ASSIGNED TASK:
Show each line from the records below in which the word "github" occurs.

ENTRIES SUPPLIED:
[Start of Attachment]

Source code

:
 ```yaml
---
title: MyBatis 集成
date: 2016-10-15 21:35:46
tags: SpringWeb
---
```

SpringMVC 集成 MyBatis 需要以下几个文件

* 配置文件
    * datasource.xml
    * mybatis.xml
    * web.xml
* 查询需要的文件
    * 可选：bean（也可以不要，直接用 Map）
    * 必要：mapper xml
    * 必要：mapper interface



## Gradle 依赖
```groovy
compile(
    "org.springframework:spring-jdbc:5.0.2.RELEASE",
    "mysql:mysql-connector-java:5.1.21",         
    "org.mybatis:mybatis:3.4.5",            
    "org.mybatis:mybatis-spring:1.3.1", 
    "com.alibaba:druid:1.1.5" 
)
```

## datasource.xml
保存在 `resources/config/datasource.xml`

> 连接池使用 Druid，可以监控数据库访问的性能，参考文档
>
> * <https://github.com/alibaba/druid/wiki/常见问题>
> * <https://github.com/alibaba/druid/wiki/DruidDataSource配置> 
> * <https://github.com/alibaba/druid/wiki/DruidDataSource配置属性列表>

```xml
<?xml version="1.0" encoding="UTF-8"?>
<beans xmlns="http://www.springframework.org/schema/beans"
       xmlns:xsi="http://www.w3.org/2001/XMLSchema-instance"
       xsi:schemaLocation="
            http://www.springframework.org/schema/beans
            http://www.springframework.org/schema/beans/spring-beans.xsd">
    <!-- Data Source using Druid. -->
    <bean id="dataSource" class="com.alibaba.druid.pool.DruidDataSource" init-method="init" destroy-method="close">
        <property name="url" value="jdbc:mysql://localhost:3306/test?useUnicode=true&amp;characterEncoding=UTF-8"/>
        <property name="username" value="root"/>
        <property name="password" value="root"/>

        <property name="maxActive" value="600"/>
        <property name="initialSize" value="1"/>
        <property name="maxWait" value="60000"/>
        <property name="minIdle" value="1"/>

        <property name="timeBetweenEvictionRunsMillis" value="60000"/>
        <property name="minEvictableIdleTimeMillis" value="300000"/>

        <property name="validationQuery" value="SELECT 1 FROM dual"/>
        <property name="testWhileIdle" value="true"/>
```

[End of Attachment]

SOLVED PROBLEM:
> * <https://github.com/alibaba/druid/wiki/常见问题>
> * <https://github.com/alibaba/druid/wiki/DruidDataSource配置> 
> * <https://github.com/alibaba/druid/wiki/DruidDataSource配置属性列表>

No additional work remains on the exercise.